A parlarne bene, quindi, è rimasto solo il governo?
Certo il governo ha fatto un grosso battage pubblicitario. Ma questa disciplina è un semilavorato. Potrebbe avere un effetto benefico solo se riuscisse a ricomporre la contrattazione collettiva affinché questa negozi nuovi schemi di organizzazione della prestazione lavorativa; solo allora avremmo un fatto positivo.

Sembra che questa legge voglia determinare tutti i possibili aspetti contrattuali.
Sì, c'è questa esigenza di fare dello show. Abbiamo la spettacolo anche sul piano normativo! Mentre sarebbe stato più saggio affidarsi all'autonomia collettiva.

Cosa pensa del contratto a progetto che riguarda i lavoratori autonomi?
La legge non ci dice con chiarezza cosa si intende per progetto, perciò va dedotto dal contratto. I lavoratori autonomi, a questo punto, corrono un grande rischio: se il magistrato dovesse ritenere che quel progetto non è conforme alle ipotesi stabilite dalla legge, i lavoratori a progetto, che sono autonomi appunto, rischiano di essere considerati come subordinati. La legge dice che un contratto di lavoro coordinato e continuativo senza progetto configura un lavoro subordinato.

Marco Biagi è stato l'ideatore di questa legge, ma era proprio così che la voleva?
Questo non si può dire. Però, a mio parere, una delle cose più inconvenienti che si possano fare è di legare questa riforma al nome di una persona che non è più tra noi. Da un lato può essere un omaggio, ma dall'altro è facilmente soggetta a strumentalizzazioni. Sembra si voglia dire: non ne parlate male sennò parlate male di una persona che è scomparsa. Un conto è scrivere dei canovacci, un altro è fare un decreto legislativo.
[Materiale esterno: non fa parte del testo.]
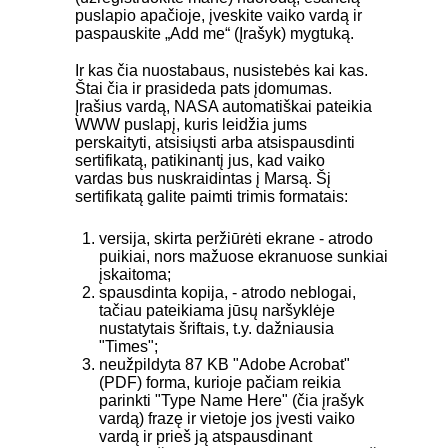
puslapio apačioje, įveskite vaiko vardą ir
paspauskite „Add me“ (Įrašyk) mygtuką.
Ir kas čia nuostabaus, nusistebės kai kas.
Štai čia ir prasideda pats įdomumas.
Įrašius vardą, NASA automatiškai pateikia
WWW puslapį, kuris leidžia jums
perskaityti, atsisiųsti arba atsispausdinti
sertifikatą, patikinantį jus, kad vaiko
vardas bus nuskraidintas į Marsą. Šį
sertifikatą galite paimti trimis formatais:
versija, skirta peržiūrėti ekrane - atrodo
puikiai, nors mažuose ekranuose sunkiai
įskaitoma;
spausdinta kopija, - atrodo neblogai,
tačiau pateikiama jūsų naršyklėje
nustatytais šriftais, t.y. dažniausia
"Times";
neužpildyta 87 KB "Adobe Acrobat"
(PDF) forma, kurioje pačiam reikia
parinkti "Type Name Here" (čia įrašyk
vardą) frazę ir vietoje jos įvesti vaiko
vardą ir prieš ją atspausdinant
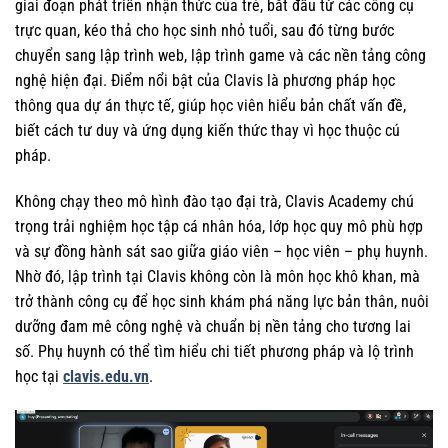
giai đoạn phát triển nhận thức của trẻ, bắt đầu từ các công cụ
trực quan, kéo thả cho học sinh nhỏ tuổi, sau đó từng bước
chuyển sang lập trình web, lập trình game và các nền tảng công
nghệ hiện đại. Điểm nổi bật của Clavis là phương pháp học
thông qua dự án thực tế, giúp học viên hiểu bản chất vấn đề,
biết cách tư duy và ứng dụng kiến thức thay vì học thuộc cú
pháp.
Không chạy theo mô hình đào tạo đại trà, Clavis Academy chú
trọng trải nghiệm học tập cá nhân hóa, lớp học quy mô phù hợp
và sự đồng hành sát sao giữa giáo viên – học viên – phụ huynh.
Nhờ đó, lập trình tại Clavis không còn là môn học khô khan, mà
trở thành công cụ để học sinh khám phá năng lực bản thân, nuôi
dưỡng đam mê công nghệ và chuẩn bị nền tảng cho tương lai
số. Phụ huynh có thể tìm hiểu chi tiết phương pháp và lộ trình
học tại
clavis.edu.vn
.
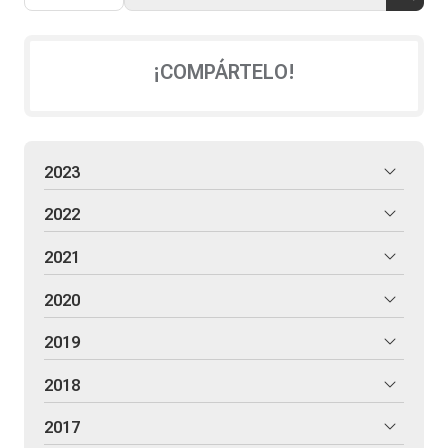
¡COMPÁRTELO!
2023
2022
2021
2020
2019
2018
2017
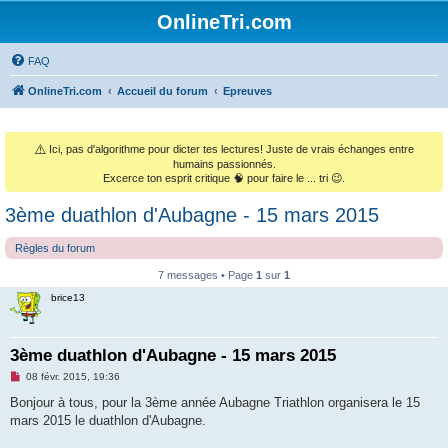
OnlineTri.com
FAQ
OnlineTri.com
Accueil du forum
Epreuves
⚠️
Ici, pas d'algorithme pour dicter tes lectures! Juste de vrais échanges entre
humains passionnés.
Excerce ton esprit critique 🧠 pour faire le ... tri 😉.
3ème duathlon d'Aubagne - 15 mars 2015
Règles du forum
7 messages • Page
1
sur
1
brice13
3ème duathlon d'Aubagne - 15 mars 2015
M
08 févr. 2015, 19:36
e
s
Bonjour à tous, pour la 3ème année Aubagne Triathlon organisera le 15
s
mars 2015 le duathlon d'Aubagne.
a
g
e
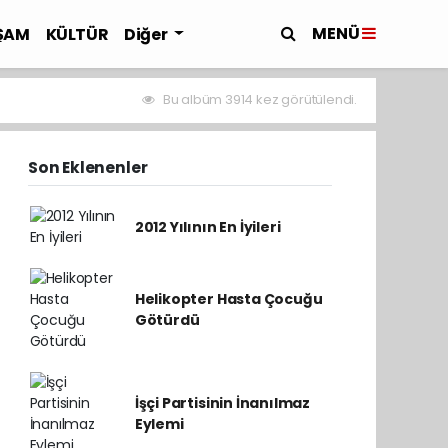
MENÜ
ŞAM
KÜLTÜR
Diğer
Bu albüm 3914 kez görütülendi.
Son Eklenenler
2012 Yılının En İyileri
Helikopter Hasta Çocuğu
Götürdü
İşçi Partisinin İnanılmaz
Eylemi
Tutti i partiti di governo nel difendere la legge tirano sempre fuori il fatto che Biagi era un riformista, di area Ulivo, e che aveva collaborato con i governi precedenti. Come dire: se ci sono degli errori, guardate che la responsabilità è anche vostra.
Questo è vero. Biagi era socialista ed era stato collaboratore, come me tra l'altro, dell'ex ministro del lavoro Tiziano Treu. Alcune cose aveva cominciato ad elaborarle con lui ed era sinceramente convinto sulla necessità del dialogo tra le parti sociali, però non so quanto di questi contenuti siano imputabili precisamente a lui. Certamente, con quei governi la legge sarebbe stata fatta con una maggiore sensibilità verso il rapporto con l'autonomia collettiva.

ì Gino Giugni è professore di Diritto del Lavoro presso la facoltà di Economia e Commercio dell'Università degli Stufi di Roma "la Sapienza". È, inoltre, direttore responsabile del "Giornale di Diritto del Lavoro e delle Relazioni Industriali" e di "Lavoro e Informazione".
Ha conseguito la laurea Honoris Causa presso le Università di Nanterre, Buenos Aires e Siviglia.
È presidente dell'Associazione Italiana del Diritto del Lavoro e dell'Accademia Europea del Diritto del Lavoro.